Their case is among 72,000 pending in the New York system, accounting for a quarter of the civil caseload, and highlighting the strength and weakness of the state foreclosure process. While borrowers have protections unavailable in many other states, it takes more than 1,000 days for banks to repossess a home, stalling a housing recovery by keeping pressure on values for years to come as a constant drip of distressed properties enter the sales market.

The New York area was one of only two in the country to post year-over-year home price declines in the latest Case- Shiller 20-city index. Homebuyers also could lose, with the Federal Housing Finance Agency considering a fee increase to compensate Fannie Mae and Freddie Mac for doing business in New York and four other states with slow, costly foreclosures.

"New York suffers from what appears to be altruism, in that it postpones foreclosures as long as possible — the problem is that altruism can be expensive," said Anthony B. Sanders, an economics professor at George Mason University in Fairfax, Virginia. "It slows down the housing market and it results in lenders being almost unwilling to lend. New buyers will pay the price for this."

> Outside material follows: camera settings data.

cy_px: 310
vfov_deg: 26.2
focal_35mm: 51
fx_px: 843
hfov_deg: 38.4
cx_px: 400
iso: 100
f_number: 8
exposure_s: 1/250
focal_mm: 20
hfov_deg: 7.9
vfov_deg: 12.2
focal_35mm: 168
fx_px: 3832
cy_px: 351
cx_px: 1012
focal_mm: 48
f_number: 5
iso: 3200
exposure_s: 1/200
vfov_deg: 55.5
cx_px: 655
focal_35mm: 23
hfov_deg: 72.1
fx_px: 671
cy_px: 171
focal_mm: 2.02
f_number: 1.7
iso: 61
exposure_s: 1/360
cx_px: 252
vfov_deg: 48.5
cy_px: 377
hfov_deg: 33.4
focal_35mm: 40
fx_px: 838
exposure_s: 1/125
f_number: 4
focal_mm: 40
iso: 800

New York's pending foreclosures are more than a quarter of its civil caseload, according to a 2012 report from the state's chief administrator of the courts. New York requires lenders and borrowers to come to the bargaining table to work out modified payments or other foreclosure alternatives before a case can move to litigation. The average age of a case in the settlement program was 15 months old and the courts oversaw an estimated 77,000 settlement conferences in 2012.

It's one of five judicial foreclosure states, including New Jersey, Connecticut, Florida and Illinois, in which home repossessions require court review that the FHFA is targeting. The agency has said it's seeking to compensate Fannie Mae and Freddie Mac by bringing their pricing of risk more in line with how private lenders operate. The FHFA last year had the two government-controlled companies almost double the annual fees they charge for guaranteeing mortgage bonds, with increases averaging 0.2 percentage point.

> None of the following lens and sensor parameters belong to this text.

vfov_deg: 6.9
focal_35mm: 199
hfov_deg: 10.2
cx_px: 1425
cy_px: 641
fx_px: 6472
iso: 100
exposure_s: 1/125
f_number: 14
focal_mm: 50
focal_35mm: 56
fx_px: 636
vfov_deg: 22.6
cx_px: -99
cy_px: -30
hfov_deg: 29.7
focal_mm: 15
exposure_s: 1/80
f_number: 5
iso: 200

It's considering imposing one-time upfront fees in the five states of between 0.15 percent and 0.3 percent of the loan amount. The average cost per day to carry foreclosures in New York is 112 percent of the national average, according to an analysis by the agency.

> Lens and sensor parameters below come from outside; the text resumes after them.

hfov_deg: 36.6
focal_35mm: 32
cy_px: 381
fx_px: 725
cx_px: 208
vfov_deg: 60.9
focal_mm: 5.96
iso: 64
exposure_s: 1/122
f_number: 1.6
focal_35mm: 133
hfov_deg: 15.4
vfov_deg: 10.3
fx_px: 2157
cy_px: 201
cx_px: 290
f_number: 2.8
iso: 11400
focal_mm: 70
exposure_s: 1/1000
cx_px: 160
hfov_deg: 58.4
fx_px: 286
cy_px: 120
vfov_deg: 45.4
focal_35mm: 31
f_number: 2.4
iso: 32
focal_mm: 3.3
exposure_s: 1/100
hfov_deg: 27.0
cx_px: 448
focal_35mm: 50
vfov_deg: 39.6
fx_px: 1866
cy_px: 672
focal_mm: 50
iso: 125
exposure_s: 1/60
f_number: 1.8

"If those states were to adjust their laws and requirements sufficiently to move their foreclosure timelines and costs more in line with the national average, the state- level, risk-based fees imposed under the planned approach would be lowered or eliminated," Edward J. DeMarco, the agency's acting director, wrote in a September notice on the proposal. "Unusual costs associated with practices outside of the norm in the rest of the country should be borne by the citizens of that particular state," he wrote.

The agency, which will announce its decision as soon as April, is pressuring states to speed up the process by removing safeguards for homeowners, New York's state bank regulator said in a Nov. 26 letter to DeMarco opposing the plan.